= Document text =

Other notable stories:
- To mark the anniversary of Ronan Farrow’s first piece on Harvey Weinstein, eight New Yorker writers penned essays about what’s next for #MeToo. “Right now, many women and men are searching for rational answers to questions about the workplace, about justice, and about the ways in which we conduct our private lives,” editor David Remnick wrote in his introduction to the package. “It is our wish that these pieces add something vital to that conversation.”
- Hurricane Michael made landfall over the Florida panhandle on Wednesday, causing massive destruction. Network and cable anchors had rushed to the coast to report on one of the most powerful storms ever to hit the continental United States, which quickly escalated from a tropical storm to a Category 4 hurricane over the past few days. The New York Times reports that, as of Wednesday evening, “the full extent of the damage and other casualties was uncertain.”
- The latest on Jamal Khashoggi: The Times’s David D. Kirkpatrick and Malachy Browne report that the 15 Saudi men suspected of carrying out Khashoggi’s murder have been identified. Meanwhile, the Post’s Shane Harris writes that Saudi Crown Prince Mohammed bin Salman “ordered an operation to lure Washington Post columnist Jamal Khashoggi back to Saudi Arabia from his home in Virginia and then detain him, according to U.S. intelligence intercepts of Saudi officials discussing the plan.” Finally, Sulome Anderson writes for CJR that Khashoggi’s case demonstrates the importance of ethical reporting on hostages.
- The Daily Beast’s Lachlan Markay, Asawin Suebsaeng, and Maxwell Tani go “inside the remarkable, insane rise of a thrice-failed congressional candidate to Trump whisperer” in their profile of NRATV host and regular Fox News guest Dan Bongino. The former Secret Service agent has earned praise from President Trump even as his inflammatory behavior has reportedly gotten him banned from some Fox News programming.
- For CJR, Jesse Holcomb explores whether local news can join the digital age. And Michael Barajas reports from Texas as part of our series on midterm races, examining the role elected officials play in mass incarceration.

= What the task asks =
Reproduce the news roundup word for word from "- The Daily" to "Fox News programming.".

= Data =

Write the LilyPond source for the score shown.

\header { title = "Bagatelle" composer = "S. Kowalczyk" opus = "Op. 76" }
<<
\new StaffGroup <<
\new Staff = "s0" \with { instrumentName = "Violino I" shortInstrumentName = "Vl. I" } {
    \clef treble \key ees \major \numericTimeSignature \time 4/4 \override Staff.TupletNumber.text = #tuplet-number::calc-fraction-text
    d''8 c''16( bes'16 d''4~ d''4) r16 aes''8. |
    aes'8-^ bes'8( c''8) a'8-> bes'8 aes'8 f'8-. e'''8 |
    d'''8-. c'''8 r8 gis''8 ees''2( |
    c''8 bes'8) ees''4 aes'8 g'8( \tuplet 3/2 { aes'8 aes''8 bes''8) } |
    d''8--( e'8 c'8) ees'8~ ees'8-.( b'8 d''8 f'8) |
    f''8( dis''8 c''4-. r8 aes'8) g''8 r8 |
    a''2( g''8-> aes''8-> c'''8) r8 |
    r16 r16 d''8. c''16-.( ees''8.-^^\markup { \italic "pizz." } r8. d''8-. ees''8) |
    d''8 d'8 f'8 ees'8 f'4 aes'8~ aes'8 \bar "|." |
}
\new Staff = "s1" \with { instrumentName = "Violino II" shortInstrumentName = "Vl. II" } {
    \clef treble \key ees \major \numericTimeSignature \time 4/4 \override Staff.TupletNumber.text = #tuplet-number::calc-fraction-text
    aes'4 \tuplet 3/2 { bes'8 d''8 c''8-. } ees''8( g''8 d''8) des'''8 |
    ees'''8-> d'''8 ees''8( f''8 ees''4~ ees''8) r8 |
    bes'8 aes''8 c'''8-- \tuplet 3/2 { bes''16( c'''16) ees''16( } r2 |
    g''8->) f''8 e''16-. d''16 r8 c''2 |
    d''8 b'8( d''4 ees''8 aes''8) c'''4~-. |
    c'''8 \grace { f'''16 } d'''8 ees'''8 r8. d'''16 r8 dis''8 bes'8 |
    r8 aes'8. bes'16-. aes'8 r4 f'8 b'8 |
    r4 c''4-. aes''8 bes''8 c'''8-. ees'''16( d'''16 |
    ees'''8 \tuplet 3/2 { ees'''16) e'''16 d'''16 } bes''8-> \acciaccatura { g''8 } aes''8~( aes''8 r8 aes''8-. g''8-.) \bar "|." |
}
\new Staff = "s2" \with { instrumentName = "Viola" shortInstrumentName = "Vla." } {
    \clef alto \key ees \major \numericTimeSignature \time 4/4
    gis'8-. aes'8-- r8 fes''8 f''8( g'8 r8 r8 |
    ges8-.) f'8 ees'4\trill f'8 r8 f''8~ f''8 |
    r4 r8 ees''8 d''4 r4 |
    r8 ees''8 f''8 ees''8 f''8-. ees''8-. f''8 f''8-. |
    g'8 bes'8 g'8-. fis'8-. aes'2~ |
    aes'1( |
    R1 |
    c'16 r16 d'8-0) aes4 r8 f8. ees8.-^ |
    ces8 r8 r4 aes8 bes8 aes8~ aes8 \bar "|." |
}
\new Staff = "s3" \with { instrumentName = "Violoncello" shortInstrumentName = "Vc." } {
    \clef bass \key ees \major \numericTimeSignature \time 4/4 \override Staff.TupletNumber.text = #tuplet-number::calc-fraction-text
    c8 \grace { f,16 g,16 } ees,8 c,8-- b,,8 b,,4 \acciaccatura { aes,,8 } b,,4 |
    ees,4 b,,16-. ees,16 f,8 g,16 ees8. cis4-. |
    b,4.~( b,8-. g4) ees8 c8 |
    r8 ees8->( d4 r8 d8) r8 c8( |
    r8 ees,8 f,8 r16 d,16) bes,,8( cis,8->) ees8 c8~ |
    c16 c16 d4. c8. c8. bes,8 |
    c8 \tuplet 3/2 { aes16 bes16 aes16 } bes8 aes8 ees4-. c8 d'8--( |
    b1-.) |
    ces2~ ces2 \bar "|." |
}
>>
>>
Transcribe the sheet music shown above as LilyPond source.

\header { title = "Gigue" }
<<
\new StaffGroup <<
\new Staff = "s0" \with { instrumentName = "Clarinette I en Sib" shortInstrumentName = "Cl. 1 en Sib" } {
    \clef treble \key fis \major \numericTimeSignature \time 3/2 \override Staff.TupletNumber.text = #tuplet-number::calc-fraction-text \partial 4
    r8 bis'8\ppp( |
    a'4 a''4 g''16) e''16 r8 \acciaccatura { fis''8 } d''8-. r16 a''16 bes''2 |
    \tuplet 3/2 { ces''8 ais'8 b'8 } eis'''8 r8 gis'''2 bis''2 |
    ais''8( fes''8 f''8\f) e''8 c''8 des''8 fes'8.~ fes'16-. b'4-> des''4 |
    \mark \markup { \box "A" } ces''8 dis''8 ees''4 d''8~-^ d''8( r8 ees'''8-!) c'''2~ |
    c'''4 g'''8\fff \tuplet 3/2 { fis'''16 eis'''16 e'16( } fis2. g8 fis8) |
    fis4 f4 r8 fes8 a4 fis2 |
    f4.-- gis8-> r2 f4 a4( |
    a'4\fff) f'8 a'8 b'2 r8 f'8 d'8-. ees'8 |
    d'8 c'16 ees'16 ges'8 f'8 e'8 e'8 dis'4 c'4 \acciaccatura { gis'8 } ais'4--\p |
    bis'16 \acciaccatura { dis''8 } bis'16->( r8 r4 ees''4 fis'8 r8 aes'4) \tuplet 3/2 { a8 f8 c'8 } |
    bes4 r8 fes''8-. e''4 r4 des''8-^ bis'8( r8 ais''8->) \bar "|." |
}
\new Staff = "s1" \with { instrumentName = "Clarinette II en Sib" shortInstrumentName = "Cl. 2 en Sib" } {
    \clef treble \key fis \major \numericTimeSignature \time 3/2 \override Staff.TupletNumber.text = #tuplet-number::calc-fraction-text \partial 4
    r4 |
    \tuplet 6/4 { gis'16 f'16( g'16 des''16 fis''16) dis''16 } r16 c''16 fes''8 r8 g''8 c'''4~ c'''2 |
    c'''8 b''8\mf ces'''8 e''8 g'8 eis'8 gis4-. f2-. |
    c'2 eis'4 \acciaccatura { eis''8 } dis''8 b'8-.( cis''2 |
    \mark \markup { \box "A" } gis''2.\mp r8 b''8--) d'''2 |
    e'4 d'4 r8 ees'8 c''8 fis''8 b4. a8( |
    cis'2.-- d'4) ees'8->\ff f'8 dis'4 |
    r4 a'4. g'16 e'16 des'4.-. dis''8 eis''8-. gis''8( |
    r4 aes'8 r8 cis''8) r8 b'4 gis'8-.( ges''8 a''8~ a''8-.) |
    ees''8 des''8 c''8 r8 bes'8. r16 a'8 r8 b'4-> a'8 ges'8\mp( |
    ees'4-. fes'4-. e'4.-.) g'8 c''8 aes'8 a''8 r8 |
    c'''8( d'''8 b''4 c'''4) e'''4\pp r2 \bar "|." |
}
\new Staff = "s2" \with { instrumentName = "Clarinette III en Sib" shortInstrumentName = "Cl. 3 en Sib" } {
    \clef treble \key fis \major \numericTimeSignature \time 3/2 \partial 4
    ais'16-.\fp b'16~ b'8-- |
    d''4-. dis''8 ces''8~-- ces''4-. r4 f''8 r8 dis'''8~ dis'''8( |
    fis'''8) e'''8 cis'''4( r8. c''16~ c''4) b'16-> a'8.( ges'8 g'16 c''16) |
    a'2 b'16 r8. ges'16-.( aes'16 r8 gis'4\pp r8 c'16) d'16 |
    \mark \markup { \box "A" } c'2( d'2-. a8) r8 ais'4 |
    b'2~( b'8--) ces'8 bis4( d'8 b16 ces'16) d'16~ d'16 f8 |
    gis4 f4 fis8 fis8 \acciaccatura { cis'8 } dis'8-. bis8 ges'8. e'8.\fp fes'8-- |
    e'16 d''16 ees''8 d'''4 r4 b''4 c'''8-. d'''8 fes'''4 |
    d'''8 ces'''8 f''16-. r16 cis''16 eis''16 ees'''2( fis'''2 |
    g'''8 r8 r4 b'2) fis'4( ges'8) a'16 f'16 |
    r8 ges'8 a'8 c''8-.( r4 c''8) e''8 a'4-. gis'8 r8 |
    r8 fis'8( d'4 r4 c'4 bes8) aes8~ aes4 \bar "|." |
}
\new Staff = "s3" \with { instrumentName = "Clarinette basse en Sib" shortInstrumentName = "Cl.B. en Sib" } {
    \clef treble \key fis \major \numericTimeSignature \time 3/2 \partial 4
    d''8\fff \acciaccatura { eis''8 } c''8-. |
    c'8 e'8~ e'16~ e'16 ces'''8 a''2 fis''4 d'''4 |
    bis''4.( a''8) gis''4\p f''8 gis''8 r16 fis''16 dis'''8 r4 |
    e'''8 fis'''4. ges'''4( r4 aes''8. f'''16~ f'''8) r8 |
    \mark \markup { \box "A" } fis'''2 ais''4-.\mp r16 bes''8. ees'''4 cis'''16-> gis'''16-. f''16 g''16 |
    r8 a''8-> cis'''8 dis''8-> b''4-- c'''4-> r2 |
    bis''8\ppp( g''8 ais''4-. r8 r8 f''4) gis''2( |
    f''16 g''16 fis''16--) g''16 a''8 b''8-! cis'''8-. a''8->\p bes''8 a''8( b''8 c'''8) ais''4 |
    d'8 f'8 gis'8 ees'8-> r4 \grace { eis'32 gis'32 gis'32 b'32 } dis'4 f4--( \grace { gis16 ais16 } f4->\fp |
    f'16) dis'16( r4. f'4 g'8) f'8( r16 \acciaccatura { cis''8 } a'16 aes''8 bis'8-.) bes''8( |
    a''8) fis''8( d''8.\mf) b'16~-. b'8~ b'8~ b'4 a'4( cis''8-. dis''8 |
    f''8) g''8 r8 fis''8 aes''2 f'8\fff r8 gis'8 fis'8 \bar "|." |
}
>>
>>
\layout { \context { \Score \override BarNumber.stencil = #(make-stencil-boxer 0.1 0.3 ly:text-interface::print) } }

= Written response =
- The Daily Beast’s Lachlan Markay, Asawin Suebsaeng, and Maxwell Tani go “inside the remarkable, insane rise of a thrice-failed congressional candidate to Trump whisperer” in their profile of NRATV host and regular Fox News guest Dan Bongino. The former Secret Service agent has earned praise from President Trump even as his inflammatory behavior has reportedly gotten him banned from some Fox News programming.